● **Tarea A**
Reescribe de forma más breve el párrafo del artículo sobre el nacionalismo catalán que empieza por "Me hacen reír a mandíbula batiente". Conserva sus hechos principales.
● **Tarea B**
Retoma el artículo sobre el nacionalismo catalán y continúalo a partir de su última frase.

━━━━━ Fragmento

Pie de foto: El presidente de la Generalitat, Carles Puigdemont, con el ministro español de Asuntos Exteriores, Alfonso Dastis, en un foro euromediterráneo/Efe.

Me hacen reír a mandíbula batiente personajes como el diputado del PDeCAT Carles Campuzano, un burguesito nacionalista que no ha pegado un palo al agua en su vida, cuando dicen que “en España hay de nuevo presos políticos”. Lo corroboran personajes de poca monta y nula valía intelectual como Pablo Iglesias o Gabriel Rufián. ¿Y qué? Que griten, que pataleen, que babeen de rabia al ver que, aunque tarde, el Estado de derecho empieza a hacer su trabajo. ¿Hasta cuándo? No lo sé, porque no descarto que toda esta historia acabe con un pacto infame entre Mariano Rajoy y los dirigentes de la Generalitat. A Rajoy lo veo capaz de alcanzar tal pacto. A los nacionalistas que controlan la autonomía catalana también, si finalmente se asustan al ver que la Justicia les puede mandar a prisión o tocarles el patrimonio. Cataluña no saldría ganando en esta historia; ganarían los de siempre, los poderosos que controlan el cotarro en la comunidad autónoma. Perdería el conjunto de España. Perdería la democracia. Ojalá me equivoque y Rajoy no siga por el sendero previamente trazado por José Luis Rodríguez Zapatero, José María Aznar y Felipe González. No quiero meter en el mismo saco a Adolfo Suárez, porque este valiente político que procedía del franquismo y arriesgó su vida por restablecer la democracia en España, actuó en un momento histórico muy delicado de la historia de nuestro país. Mientras, pienso celebrar cada victoria del Estado de derecho en su lucha contra un movimiento sumamente reaccionario, clasista y supremacista, además de hipócrita, como es el nacionalismo catalán. No sé lo que pasará el jueves de esta semana, cuando expire el patético plazo que ha dado el Gobierno de Rajoy al presidente felón Puigdemont. Lo que sí sé es que no pienso bajar los brazos.

━━━━━━━━━━
━━━━━ Ítems proporcionados

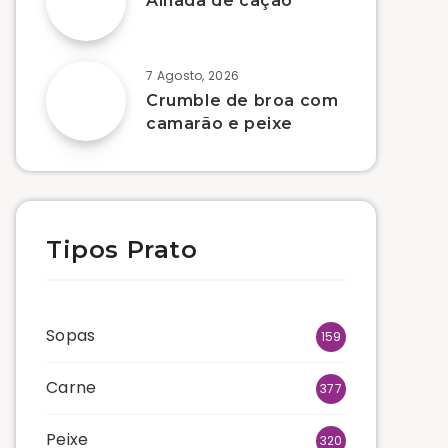
Alhada de cação
7 Agosto, 2026
Crumble de broa com
camarão e peixe
Tipos Prato
Sopas
159
Carne
377
Peixe
320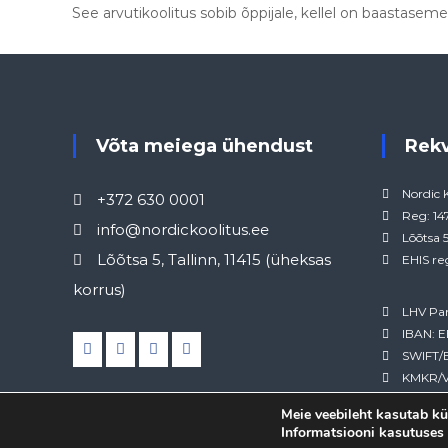
See arvutikoolitus sobib õppijale, kellel on baastas
Võta meiega ühendust
Rek
Nordic 
+372 630 0001
Reg: 1
info@nordickoolitus.ee
Lõõtsa 5
Lõõtsa 5, Tallinn, 11415 (üheksas
EHIS re
korrus)
LHV Pa
IBAN: 
SWIFT/
KMKR/V
Meie veebileht kasutab kü
Informatsiooni kasutuses 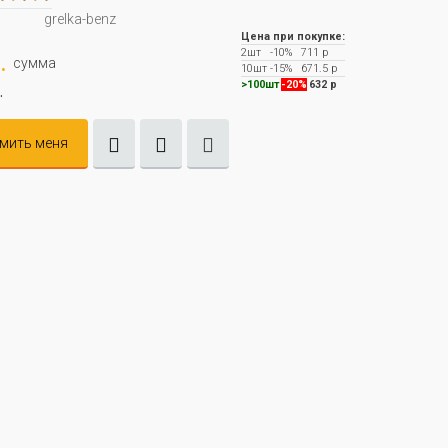
grelka-benz
Цена при покупке:
2шт
-10%
711 р
.
сумма
10шт
-15%
671.5 р
.
>100шт
-20%
632 р
мить меня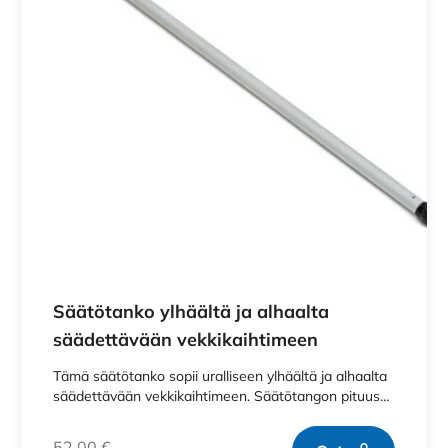
Säätötanko ylhäältä ja alhaalta
säädettävään vekkikaihtimeen
Tämä säätötanko sopii uralliseen ylhäältä ja alhaalta
säädettävään vekkikaihtimeen. Säätötangon pituus…
52,00
€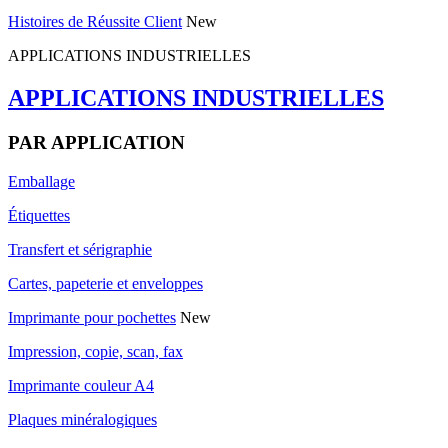
Histoires de Réussite Client
New
APPLICATIONS INDUSTRIELLES
APPLICATIONS INDUSTRIELLES
PAR APPLICATION
Emballage
Étiquettes
Transfert et sérigraphie
Cartes, papeterie et enveloppes
Imprimante pour pochettes
New
Impression, copie, scan, fax
Imprimante couleur A4
Plaques minéralogiques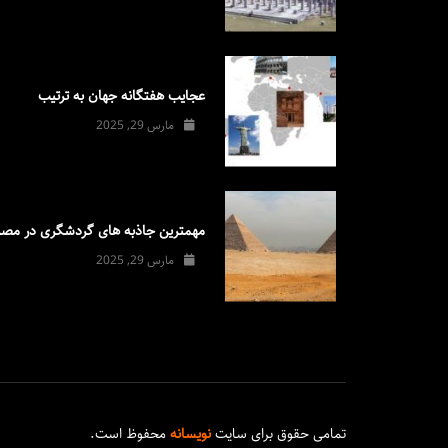
عجایب هفتگانه جهان به ترتیب
مارس 29, 2025
مهمترین جاذبه های گردشگری در مصر
مارس 29, 2025
تمامی حقوق برای سایت
نویسانه
محفوظ است.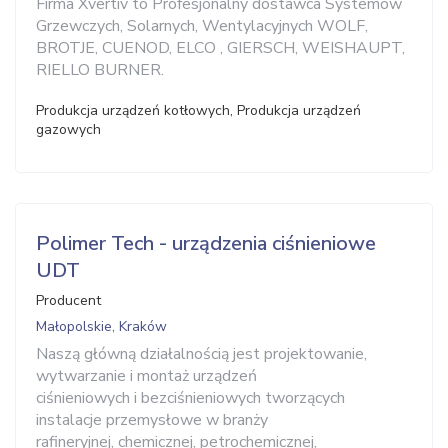
Firma Xvertiv to Profesjonalny dostawca Systemów
Grzewczych, Solarnych, Wentylacyjnych WOLF,
BROTJE, CUENOD, ELCO , GIERSCH, WEISHAUPT,
RIELLO BURNER.
Produkcja urządzeń kotłowych, Produkcja urządzeń
gazowych
Polimer Tech - urządzenia ciśnieniowe
UDT
Producent
Małopolskie, Kraków
Naszą główną działalnością jest projektowanie,
wytwarzanie i montaż urządzeń
ciśnieniowych i bezciśnieniowych tworzących
instalacje przemysłowe w branży
rafineryjnej, chemicznej, petrochemicznej,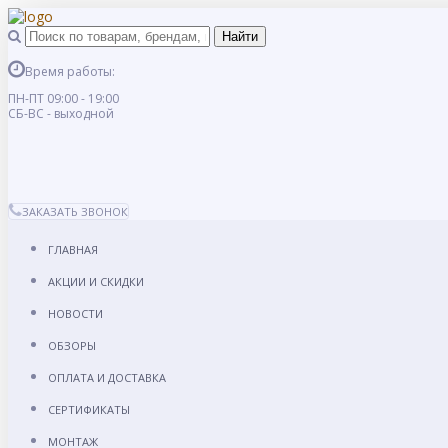
Время работы:
ПН-ПТ 09:00 - 19:00
СБ-ВС - выходной
ЗАКАЗАТЬ ЗВОНОК
ГЛАВНАЯ
АКЦИИ И СКИДКИ
НОВОСТИ
ОБЗОРЫ
ОПЛАТА И ДОСТАВКА
СЕРТИФИКАТЫ
МОНТАЖ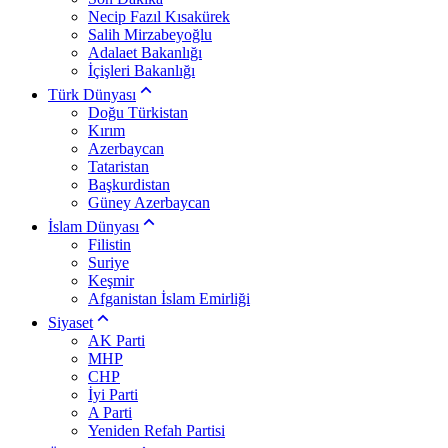
Necip Fazıl Kısakürek
Salih Mirzabeyoğlu
Adalaet Bakanlığı
İçişleri Bakanlığı
Türk Dünyası
Doğu Türkistan
Kırım
Azerbaycan
Tataristan
Başkurdistan
Güney Azerbaycan
İslam Dünyası
Filistin
Suriye
Keşmir
Afganistan İslam Emirliği
Siyaset
AK Parti
MHP
CHP
İyi Parti
A Parti
Yeniden Refah Partisi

━━━━━━━━━━

● **Respuesta final A**
Me causa risa que figuras como el diputado del PDeCAT Carles Campuzano, secundado por Pablo Iglesias o Gabriel Rufián, digan que "en España hay de nuevo presos políticos". El Estado de derecho empieza, aunque tarde, a hacer su trabajo. Temo, sin embargo, que todo termine en un pacto infame entre Mariano Rajoy y los dirigentes de la Generalitat, si estos se asustan ante la posibilidad de ir a prisión o de perder su patrimonio. Ese pacto no beneficiaría a Cataluña, sino a los poderosos de siempre, y con él perderían España y la democracia. Ojalá Rajoy no siga el camino de Zapatero, Aznar y González. A Suárez no lo incluyo, porque arriesgó su vida por restablecer la democracia en un momento histórico delicado. Mientras tanto, celebraré cada victoria del Estado de derecho frente al nacionalismo catalán, un movimiento que considero reaccionario, clasista, supremacista e hipócrita. No sé qué pasará el jueves, cuando expire el plazo que el Gobierno de Rajoy ha dado a Puigdemont, pero no pienso bajar los brazos.

● **Respuesta final B**
Quiero acabar este artículo recordando una cosa elemental. La existencia de dos millones de catalanes, suponiendo que sean tantos, que apoyan las tesis secesionistas de la Generalitat y sus aliados, no dotan a este movimiento de una valía política y moral digna de elogios. De la cantidad no sale la calidad. Si fueran cuatro millones de catalanes los que dan apoyo a Puigdemont y compañía diría lo mismo. Hay que tenerlo en cuenta, por supuesto, y ya lo dije en este artículo, pero no valorarlo positivamente. O asustarse. El movimiento secesionista catalán, que tiene sus orígenes ideológicos en el surgimiento de un nacionalismo conservador, clasista y xenófobo en el siglo XIX, aunque tenga un gran apoyo popular, ni es democrático, ni es progresista, ni es pacífico. No lo es, no lo puede ser, porque violenta los cimientos de la democracia en Cataluña y el conjunto de España, divide profundamente a la sociedad catalana y resquebraja seriamente los cimientos de la construcción europea. En resumidas cuentas: apela a la barbarie, aunque sea con sonrisas y bonitas palabras para engañar aún mejor a propios y extraños, y aleja la civilización democrática de una Europa convulsa y afectada por varias y profundas crisis. Además es una rebelión de los ricos, o mejor dicho de una región rica como Cataluña, contra lo que los nacionalistas xenófobos consideran una España analfabeta y subsidiada que vive del esfuerzo y los impuestos de los catalanes. Cataluña y el País Vasco en España. Flandes en Bélgica. La fantasmagórica Padania en Italia. Son tres ejemplos ilustrativos en Europa de lo que acabo de decir, tres ejemplos de nacionalpopulismo profundamente clasista y reaccionario que despide un aroma preocupante, el del fascismo.